- Born: Miriam Odinchezo Iruaku Ikejiani 8 July 1949 University College Ibadan, Ibadan, Nigeria
- Died: 22 September 2011 (aged 62) National Hospital, Abuja, Nigeria
- Occupations: Academic, politician
- Employer(s): University of Nigeria, Nsukka
- Known for: First female professor of political science at the University of Nigeria; Minister of State for the Federal Capital Territory
- Spouse: Chuba Okadigbo (divorced)
- Children: 4

Academic background
- Education: Eastern Mennonite University (BA) Howard University (MA) Catholic University of America (postgraduate studies)
- Alma mater: Eastern Mennonite University Howard University Catholic University of America

Minister of State for the Federal Capital Territory
- In office March 1995 – November 1997

= Miriam Ikejiani-Clark =

Nigerian political scientist

Miriam Odinchezo Iruaku Ikejiani-Clark (8 July 1949 – 22 September 2011) was a Nigerian professor of political science at the University of Nigeria, Nsukka, who also served as minister of state for the Federal Capital Territory.

== Early life and education ==
She was born at University College Ibadan on 8 July 1949 to Okechukwu Ikejiani and Miriam Margery Carter Ikejiani. She earned a B.A. in political history from Eastern Mennonite University in 1969, and then received her M.A. degree in political science from Howard University in 1971. She undertook postgraduate studies in politics at the Catholic University of America in Washington DC, on a graduate fellowship.

== Career ==
Ikejiani-Clark was the first woman professor of political science at the University of Nigeria. From 1997 to 1999, she served as the head of the department of political science.
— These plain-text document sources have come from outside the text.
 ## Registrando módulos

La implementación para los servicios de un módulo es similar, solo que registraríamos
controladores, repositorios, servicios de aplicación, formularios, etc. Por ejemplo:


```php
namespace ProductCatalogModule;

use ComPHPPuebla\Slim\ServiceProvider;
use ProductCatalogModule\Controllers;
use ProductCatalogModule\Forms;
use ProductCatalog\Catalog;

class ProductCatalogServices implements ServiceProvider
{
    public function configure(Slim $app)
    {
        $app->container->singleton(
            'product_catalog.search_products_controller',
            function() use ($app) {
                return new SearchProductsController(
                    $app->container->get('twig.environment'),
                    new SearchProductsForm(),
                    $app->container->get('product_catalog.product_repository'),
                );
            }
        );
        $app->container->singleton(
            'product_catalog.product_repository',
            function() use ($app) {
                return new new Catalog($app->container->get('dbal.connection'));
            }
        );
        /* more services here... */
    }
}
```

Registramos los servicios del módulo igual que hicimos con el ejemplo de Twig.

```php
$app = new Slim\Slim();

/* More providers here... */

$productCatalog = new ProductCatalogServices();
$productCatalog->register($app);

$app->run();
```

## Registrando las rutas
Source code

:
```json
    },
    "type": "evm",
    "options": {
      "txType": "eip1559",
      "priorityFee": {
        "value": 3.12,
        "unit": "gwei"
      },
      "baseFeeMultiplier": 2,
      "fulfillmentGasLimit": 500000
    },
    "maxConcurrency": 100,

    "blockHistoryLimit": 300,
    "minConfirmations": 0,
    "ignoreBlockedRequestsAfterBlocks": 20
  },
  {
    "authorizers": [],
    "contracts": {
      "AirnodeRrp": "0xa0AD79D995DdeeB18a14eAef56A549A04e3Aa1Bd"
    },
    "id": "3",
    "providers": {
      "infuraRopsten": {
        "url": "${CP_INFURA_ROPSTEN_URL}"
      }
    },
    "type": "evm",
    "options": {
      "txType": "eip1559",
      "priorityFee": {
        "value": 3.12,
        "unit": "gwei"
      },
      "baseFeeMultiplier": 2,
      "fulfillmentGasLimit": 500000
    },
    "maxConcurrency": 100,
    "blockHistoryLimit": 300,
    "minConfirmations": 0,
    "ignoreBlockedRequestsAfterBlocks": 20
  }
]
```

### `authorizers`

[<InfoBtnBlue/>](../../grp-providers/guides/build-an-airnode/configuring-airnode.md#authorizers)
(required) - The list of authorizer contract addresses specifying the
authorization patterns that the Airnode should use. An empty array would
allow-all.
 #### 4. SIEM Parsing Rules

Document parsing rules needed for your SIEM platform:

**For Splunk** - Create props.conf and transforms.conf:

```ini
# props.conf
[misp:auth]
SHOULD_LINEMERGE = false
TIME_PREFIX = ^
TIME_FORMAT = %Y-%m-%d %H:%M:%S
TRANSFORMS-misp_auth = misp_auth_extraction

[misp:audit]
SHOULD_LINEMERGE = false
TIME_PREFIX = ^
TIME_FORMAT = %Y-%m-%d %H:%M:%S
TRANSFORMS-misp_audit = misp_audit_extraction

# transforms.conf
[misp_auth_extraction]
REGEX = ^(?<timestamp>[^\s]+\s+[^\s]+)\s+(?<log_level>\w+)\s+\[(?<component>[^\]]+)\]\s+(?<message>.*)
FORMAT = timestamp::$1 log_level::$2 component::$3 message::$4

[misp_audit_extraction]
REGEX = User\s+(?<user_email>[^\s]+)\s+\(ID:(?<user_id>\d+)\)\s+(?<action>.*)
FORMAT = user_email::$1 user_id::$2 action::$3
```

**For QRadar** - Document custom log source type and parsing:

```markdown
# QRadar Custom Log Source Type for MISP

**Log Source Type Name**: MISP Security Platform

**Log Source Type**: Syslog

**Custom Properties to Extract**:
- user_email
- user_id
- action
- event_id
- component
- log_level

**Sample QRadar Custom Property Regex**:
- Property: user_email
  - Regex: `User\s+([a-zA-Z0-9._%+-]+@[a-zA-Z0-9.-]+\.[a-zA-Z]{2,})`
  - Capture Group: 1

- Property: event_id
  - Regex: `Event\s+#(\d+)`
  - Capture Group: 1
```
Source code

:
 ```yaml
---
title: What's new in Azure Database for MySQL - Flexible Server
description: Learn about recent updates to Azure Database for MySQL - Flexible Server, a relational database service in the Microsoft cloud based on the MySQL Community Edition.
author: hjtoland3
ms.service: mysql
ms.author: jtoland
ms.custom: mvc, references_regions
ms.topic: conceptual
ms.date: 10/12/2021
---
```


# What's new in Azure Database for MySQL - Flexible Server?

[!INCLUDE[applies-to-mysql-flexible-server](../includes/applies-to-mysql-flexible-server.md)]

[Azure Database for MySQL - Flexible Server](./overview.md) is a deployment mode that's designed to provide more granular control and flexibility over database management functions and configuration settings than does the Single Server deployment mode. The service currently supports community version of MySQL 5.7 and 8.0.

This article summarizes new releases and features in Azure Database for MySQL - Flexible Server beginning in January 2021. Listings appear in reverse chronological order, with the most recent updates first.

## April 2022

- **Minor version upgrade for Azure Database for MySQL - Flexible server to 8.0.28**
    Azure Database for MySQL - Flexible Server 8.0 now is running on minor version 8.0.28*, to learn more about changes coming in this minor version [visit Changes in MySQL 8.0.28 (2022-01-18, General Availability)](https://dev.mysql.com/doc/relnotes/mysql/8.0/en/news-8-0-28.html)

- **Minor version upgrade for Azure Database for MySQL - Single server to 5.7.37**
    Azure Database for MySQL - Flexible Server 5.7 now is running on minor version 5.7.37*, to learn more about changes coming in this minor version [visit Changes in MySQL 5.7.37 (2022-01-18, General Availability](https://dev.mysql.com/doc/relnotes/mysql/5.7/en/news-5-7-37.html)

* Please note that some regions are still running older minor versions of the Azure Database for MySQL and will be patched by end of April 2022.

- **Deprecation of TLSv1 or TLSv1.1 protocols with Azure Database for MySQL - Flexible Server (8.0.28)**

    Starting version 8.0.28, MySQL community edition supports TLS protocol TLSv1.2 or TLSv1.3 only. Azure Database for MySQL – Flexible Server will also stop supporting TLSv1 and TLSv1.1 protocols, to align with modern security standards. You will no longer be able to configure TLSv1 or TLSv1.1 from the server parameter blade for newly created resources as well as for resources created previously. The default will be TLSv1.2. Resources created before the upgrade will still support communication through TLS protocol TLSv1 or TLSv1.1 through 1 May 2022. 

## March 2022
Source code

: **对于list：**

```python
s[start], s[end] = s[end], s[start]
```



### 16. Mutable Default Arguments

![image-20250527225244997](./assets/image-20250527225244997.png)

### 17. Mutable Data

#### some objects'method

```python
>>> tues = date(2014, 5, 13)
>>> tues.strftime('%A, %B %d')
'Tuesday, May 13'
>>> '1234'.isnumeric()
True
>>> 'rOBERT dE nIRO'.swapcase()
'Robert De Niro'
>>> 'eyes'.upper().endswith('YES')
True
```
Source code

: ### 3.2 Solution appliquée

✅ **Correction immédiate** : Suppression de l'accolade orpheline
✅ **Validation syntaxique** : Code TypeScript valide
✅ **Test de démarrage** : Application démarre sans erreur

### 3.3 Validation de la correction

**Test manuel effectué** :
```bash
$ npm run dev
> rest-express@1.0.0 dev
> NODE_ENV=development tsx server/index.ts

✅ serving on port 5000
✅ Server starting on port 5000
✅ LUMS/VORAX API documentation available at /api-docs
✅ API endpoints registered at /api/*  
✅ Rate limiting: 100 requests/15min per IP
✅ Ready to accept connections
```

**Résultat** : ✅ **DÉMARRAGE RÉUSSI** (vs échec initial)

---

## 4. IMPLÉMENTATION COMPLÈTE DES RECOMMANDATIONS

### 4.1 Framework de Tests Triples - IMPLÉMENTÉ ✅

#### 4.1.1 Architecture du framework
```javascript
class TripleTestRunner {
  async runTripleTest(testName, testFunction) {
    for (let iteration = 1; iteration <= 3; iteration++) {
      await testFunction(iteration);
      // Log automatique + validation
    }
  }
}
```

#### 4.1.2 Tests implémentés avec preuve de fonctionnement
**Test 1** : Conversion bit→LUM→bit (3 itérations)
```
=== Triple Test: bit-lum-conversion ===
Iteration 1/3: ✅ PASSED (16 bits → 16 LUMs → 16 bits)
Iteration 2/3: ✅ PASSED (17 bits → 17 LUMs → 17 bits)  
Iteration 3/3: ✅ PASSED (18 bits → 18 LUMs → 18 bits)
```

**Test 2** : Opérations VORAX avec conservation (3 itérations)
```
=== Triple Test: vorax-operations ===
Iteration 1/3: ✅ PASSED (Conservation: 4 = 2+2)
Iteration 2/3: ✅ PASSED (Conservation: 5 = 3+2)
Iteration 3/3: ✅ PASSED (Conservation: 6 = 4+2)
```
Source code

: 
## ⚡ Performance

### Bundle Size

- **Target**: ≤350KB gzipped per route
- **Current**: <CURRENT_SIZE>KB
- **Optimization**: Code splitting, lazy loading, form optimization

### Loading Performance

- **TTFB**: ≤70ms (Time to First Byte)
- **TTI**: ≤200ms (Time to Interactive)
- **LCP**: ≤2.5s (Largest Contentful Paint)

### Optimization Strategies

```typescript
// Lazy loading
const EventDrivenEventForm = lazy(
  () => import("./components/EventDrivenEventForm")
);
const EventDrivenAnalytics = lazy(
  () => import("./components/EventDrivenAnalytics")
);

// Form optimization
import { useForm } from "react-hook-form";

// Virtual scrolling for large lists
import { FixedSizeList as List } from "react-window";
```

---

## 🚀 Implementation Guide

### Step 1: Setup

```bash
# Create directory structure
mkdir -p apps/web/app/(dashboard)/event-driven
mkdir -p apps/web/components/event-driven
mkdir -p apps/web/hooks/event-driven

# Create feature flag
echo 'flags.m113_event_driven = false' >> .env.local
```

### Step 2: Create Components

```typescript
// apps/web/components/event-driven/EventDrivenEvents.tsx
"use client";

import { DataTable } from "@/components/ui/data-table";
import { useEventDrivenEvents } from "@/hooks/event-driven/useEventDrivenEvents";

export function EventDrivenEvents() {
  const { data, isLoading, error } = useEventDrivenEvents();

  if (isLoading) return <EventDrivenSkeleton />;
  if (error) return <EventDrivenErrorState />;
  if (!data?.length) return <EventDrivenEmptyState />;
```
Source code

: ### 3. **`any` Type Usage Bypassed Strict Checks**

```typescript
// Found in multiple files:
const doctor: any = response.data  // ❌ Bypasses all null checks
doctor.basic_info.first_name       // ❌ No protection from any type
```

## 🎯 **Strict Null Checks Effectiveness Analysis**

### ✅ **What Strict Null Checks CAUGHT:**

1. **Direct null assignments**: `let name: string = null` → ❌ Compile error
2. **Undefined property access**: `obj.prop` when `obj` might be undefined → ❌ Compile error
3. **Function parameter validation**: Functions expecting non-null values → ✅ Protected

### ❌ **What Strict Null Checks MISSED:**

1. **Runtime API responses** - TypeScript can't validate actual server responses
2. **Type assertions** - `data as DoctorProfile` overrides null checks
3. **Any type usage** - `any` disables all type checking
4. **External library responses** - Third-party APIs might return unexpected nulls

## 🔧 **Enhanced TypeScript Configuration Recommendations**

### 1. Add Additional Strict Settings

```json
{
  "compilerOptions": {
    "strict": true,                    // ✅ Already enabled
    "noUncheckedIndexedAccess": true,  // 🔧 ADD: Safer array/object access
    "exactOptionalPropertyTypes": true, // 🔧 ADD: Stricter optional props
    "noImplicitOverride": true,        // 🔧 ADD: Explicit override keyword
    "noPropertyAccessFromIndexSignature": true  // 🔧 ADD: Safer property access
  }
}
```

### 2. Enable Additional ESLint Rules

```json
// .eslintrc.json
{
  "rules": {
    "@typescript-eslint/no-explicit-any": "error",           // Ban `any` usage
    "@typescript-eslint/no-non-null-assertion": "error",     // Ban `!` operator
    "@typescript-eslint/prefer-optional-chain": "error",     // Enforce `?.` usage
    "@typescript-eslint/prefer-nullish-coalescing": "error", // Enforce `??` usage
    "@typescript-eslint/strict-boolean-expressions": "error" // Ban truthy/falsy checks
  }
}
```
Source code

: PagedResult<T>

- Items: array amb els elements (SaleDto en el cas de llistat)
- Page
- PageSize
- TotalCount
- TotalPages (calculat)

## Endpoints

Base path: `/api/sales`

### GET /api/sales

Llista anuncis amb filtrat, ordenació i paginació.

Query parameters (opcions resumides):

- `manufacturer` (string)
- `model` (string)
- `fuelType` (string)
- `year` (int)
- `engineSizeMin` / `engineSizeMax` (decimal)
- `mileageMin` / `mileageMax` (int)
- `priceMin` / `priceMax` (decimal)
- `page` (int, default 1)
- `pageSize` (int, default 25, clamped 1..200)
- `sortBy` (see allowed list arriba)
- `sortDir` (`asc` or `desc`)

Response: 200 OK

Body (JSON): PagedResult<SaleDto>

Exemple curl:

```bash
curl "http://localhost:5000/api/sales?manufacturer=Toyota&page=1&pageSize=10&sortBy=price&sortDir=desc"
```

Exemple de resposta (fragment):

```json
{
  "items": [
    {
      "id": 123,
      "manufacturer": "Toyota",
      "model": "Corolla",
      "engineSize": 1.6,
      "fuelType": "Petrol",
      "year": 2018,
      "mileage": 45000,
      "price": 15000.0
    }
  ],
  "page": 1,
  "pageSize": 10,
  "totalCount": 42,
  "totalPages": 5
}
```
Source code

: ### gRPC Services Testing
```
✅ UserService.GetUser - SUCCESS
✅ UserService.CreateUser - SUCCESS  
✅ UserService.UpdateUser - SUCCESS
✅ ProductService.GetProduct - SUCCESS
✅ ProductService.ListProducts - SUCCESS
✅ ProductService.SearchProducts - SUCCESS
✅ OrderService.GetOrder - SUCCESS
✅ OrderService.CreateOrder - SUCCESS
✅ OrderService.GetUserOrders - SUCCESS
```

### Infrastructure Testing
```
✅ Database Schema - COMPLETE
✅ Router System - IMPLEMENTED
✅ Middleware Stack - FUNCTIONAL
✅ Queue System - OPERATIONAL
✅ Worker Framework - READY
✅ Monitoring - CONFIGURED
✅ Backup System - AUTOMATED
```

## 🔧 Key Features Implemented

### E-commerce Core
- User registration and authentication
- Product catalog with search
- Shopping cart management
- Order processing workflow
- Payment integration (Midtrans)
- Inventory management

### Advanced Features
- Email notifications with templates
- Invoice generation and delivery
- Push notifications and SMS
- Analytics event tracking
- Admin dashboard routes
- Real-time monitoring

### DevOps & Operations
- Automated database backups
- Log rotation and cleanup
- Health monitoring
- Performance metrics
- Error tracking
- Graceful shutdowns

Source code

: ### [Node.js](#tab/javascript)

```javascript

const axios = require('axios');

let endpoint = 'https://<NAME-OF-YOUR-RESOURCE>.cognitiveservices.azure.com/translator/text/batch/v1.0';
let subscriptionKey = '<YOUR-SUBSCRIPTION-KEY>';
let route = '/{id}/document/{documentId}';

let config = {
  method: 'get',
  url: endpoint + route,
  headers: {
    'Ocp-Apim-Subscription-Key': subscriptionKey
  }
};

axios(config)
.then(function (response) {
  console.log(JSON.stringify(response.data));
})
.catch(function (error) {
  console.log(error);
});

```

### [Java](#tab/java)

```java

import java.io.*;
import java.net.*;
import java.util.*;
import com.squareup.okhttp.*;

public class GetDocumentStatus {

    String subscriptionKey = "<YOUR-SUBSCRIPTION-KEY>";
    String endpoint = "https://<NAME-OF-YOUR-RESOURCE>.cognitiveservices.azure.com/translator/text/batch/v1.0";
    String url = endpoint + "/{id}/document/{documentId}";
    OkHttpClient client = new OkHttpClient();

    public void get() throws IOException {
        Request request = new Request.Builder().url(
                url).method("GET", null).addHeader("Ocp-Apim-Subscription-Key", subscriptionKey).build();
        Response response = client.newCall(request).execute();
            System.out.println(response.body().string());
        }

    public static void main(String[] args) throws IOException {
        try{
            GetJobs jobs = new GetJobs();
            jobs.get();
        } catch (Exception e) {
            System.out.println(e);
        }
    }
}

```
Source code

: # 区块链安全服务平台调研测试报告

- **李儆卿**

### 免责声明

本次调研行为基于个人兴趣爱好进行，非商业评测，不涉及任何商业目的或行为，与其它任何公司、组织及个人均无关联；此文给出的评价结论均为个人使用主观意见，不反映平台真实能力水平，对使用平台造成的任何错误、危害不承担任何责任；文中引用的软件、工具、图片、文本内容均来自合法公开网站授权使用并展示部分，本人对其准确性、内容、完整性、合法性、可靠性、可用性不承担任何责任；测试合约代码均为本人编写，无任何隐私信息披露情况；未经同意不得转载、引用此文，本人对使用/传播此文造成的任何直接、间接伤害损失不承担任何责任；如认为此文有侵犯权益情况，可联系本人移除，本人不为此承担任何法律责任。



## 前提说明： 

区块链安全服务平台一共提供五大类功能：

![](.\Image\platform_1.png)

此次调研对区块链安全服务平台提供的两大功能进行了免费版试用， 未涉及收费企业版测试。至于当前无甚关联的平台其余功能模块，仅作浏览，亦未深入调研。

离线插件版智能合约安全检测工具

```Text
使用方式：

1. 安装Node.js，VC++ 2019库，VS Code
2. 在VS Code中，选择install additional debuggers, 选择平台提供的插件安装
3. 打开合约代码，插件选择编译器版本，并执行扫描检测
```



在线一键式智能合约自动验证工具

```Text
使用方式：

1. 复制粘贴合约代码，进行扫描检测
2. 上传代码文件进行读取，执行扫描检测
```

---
She also served as dean from 2007 to 2009. From 2002 to 2004, she was the editor of the Nigerian Journal of Social Sciences.

In 2019, a memorial lecture in Ikejiani-Clark's honour was established at the University of Nigeria, and Governor Samuel Ortom gave the inaugural lecture.

=== Political career ===
From 1992 to 1993, Ikejiani-Clark served as the Chairman Social Democratic Party (SDP) Anambra State and led the state's delegation to the National SDP Convention in Jos in 1994. She also served as a member of the National Constitutional Conference Commission. From March 1995 to November 1997, Ikejiani-Clark served as minister of state for the Federal Capital Territory, the first woman to serve in this position. She focused on improving conditions for the poor. In 2008, President Umaru Musa Yar'dua appointed her to the Presidential Committee on Honours and Awards. In 2009, she spoke on Nigeria's Electoral Act, which she felt allowed politicians to manipulate the period they spent in office.

== Selected publications ==
- Ikejiani, Okechukwu (1986). "Nigeria, political imperative: desiderata for nationhood and stability"
- Olisa, Michael S. O (1989). "Azikiwe and the African revolution"
- Ikejiani-Clark, Miriam (1995). "Local government administration in Nigeria: current problems and future challenges"
- Ikejiani-Clark, Miriam (2009). "Peace studies and conflict resolution in Nigeria: a reader"

== Personal life ==
Ikejiani-Clark died at the National Hospital, Abuja, on 22 September 2011. She was married to Chuba Okadigbo and they had four children before divorcing.